When he unveiled the device in January, Jobs said the iPad is “a dream to type on.” But some bloggers, including this writer, have complained that the iPad’s touch-screen keyboard is difficult to use.
6. What does the iPad do best?
The iPad is designed for consuming various types of media — reading books, browsing the Web and watching videos, in particular.
It’s also marketed as a portable gaming device, and there are hundreds of games for sale in the iPad App Store.
The device doesn’t have a DVD player, but you can download videos from Apple, or stream them from the Web.
The iPad is best suited for people who would, say, want to read their e-mail, but wouldn’t have to compose lengthy responses.
It’s better for a blog reader than a blog writer.
7. Can you create documents, spreadsheets and presentations with the iPad?

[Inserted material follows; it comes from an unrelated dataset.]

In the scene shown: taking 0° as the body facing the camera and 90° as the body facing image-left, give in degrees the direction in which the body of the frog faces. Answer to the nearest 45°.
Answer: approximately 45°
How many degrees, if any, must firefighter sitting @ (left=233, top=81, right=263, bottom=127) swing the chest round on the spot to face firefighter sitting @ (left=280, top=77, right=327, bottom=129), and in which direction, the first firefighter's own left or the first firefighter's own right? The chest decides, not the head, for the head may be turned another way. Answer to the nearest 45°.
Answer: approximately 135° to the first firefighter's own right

Apple created a new suite of “apps” specifically for the iPad. These iWork programs, which cost $9.99 each, let users create documents, edit spreadsheets and create business presentations from the iPad.
It’s unclear how easy these programs will be to use. Some reviewers say it’s easy enough to compose business documents on the iPad. Others say serious users will need another computer to be productive.

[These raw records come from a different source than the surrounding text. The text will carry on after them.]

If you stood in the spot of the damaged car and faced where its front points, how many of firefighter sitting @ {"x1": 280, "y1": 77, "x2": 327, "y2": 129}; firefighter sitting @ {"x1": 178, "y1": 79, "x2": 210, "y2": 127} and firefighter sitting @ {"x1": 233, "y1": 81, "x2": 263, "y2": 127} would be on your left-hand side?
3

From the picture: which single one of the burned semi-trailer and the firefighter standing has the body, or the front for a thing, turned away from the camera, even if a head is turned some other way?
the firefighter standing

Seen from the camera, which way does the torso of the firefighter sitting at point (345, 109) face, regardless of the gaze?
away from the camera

The iPad has a Wi-Fi connection, which, in theory, could be used for printing documents wirelessly through your printer. There is some debate online about what apps will perform this function.
8. Can you view any Web site on the iPad?
A certain format of online video, called Flash, does not play on the Apple iPad.
While there are some workarounds for this, many Web sites are redesigning themselves, using a type of code called HTML5, so they will work on the iPad.
That code allows video display on the device, but you may notice some sites will have holes because the iPad doesn’t support Flash video.
9. Will the iPad replace my current computer? Or do you need both?
Some technology writers and critics say the iPad is an all-in-one machine. Others argue that it’s more of a portable accessory, and that most computer users need a desktop or laptop computer in addition to an iPad.
What works for you really depends on what you use your computers for. If you spend a lot of time typing or creating things with your computer, it may be easier to use a laptop. If you just want to surf the Web, read books, play games, watch movies or send an occasional short e-mail, the iPad might work.
Apple and others sell keyboards that can be attached to the device in case you need to write a longer e-mail and don’t want to fiddle with the touch-screen keyboard.
10. Is the iPad lighter and smaller than other laptops or e-readers?
The iPad will be about a half-inch thick and weigh about 1½ pounds.
Its screen is 9.7 inches across, when measured diagonally.
That’s smaller and lighter than some laptops. A 10-inch netbook from Dell is similar in size but weighs about a pound more.
Amazon’s Kindle DX is slimmer than the iPad, at only a third of an inch thick, and it weighs slightly less: 1.2 pounds, according to Amazon.
Its screen is the same size as the iPad’s, but it doesn’t display color.
11. Can you subscribe to newspapers and magazines on the iPad?
Some magazines and newspapers have said they hope the iPad will help save their struggling industries. A number of them have reformatted their publications for the iPad’s screen and are offering new digital subscription plans.
The Wall Street Journal, for example, will charge $17.99 per month for an iPad subscription to its newspaper.
12. Are there iPad alternatives?
Apple is not the only computer maker offering a slate device. Some are on the market now and others will come out soon.
HP briefly showed off its slate computer before an audience at the Consumer Electronics Show in January. Dell has announced plans to make a personal computer in the slate category.
Viliv and Asus have tablets on the market, too.